Die Zucht, die jetzt in den Tharandter Bassins schwimmt, stammt aus Bayern und Mecklenburg. Einige Tiere holte Voss auch aus dem Grillenburger Schlossteich. Die Gefahr, im Kochtopf und auf dem Teller eines Gastes in der „Teich-Wirtschaft“ zu landen, ist gering. „Wir machen das hier nicht aus wirtschaftlichen Gründen“, meint Voss. „Zum einen ist die Population dafür viel zu gering. Für eine Portion braucht man zwölf ausgewachsene Krebse“. Vielmehr geht es darum, den Flusskrebs wieder in der Region anzusiedeln.

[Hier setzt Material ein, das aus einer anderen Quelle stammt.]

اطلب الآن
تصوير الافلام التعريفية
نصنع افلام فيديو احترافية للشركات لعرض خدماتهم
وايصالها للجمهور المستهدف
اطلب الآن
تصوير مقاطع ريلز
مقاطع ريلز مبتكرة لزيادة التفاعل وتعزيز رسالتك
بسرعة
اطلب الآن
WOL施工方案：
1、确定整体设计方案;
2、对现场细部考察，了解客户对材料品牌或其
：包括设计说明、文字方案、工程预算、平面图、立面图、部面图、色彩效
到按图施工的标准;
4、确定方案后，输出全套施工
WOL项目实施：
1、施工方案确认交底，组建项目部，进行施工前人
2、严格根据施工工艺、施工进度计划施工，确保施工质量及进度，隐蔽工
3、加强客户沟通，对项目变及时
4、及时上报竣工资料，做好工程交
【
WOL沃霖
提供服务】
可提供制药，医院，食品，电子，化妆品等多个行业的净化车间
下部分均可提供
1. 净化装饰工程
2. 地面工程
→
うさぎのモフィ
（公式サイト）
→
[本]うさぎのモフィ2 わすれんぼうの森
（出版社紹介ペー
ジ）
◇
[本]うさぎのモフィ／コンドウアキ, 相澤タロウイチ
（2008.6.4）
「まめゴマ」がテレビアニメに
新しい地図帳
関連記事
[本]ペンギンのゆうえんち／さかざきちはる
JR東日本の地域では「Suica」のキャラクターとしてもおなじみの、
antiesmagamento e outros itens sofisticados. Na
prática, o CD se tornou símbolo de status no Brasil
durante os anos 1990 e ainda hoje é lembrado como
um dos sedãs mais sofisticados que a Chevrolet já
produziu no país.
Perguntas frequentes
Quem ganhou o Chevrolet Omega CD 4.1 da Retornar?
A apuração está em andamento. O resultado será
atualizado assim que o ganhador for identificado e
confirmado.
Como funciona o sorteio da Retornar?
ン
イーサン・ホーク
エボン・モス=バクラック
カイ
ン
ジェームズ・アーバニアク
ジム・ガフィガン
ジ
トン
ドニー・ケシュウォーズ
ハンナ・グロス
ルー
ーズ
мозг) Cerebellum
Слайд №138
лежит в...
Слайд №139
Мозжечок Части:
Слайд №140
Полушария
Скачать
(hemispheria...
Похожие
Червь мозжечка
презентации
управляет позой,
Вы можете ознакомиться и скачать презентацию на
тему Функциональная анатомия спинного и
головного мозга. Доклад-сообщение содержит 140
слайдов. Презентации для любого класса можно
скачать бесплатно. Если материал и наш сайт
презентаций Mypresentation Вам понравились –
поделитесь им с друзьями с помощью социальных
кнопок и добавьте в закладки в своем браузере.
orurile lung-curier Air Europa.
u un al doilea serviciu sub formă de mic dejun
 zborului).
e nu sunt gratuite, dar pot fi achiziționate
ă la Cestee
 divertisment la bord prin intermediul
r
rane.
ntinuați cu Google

Einige Tiere wurden bereits in freier Wildbahn ausgesetzt. Verkauft werden die Krebse nur an Leute, die selber eine kleine Zucht aufbauen möchten. Bestellungen nimmt Voss wieder ab März kommenden Jahres an.

Ihre alte Bleibe haben die Edelkrebse äußerst ordentlich hinterlassen. Keine Algen am Grund der leeren Becken, keine Reste des Futters. „Diese Tiere sind sehr genügsam. Sie ernähren sich von dem, was da ist: Schnecken, Algen, Laub“, erzählt Rico Voss. Nur ab und an gibt er zusätzlich Forellenfutter oder Möhrenschalen in die Teiche. Die großen Betonbecken, in die sie nun – wieder ordentlich nach Alter sortiert – einziehen, sind bereits krebsgerecht möbliert mit Steinen und Rohren. Aktuell bereiten sich die Tierchen auf ihre Winterruhe vor. Im kommenden Jahr hofft Voss wieder auf reichlich Zuwachs. In diesem Jahr, so nimmt der Krebszüchter an, sind höchstens 500 neue Flusskrebse geschlüpft. „Der Winter war zu lang und die Weibchen sahen auch nicht gesund aus“, meint Voss. Genaueres weiß er, wenn er in mühevoller Kleinarbeit alle Neuzugänge unter den Steinen entdeckt hat.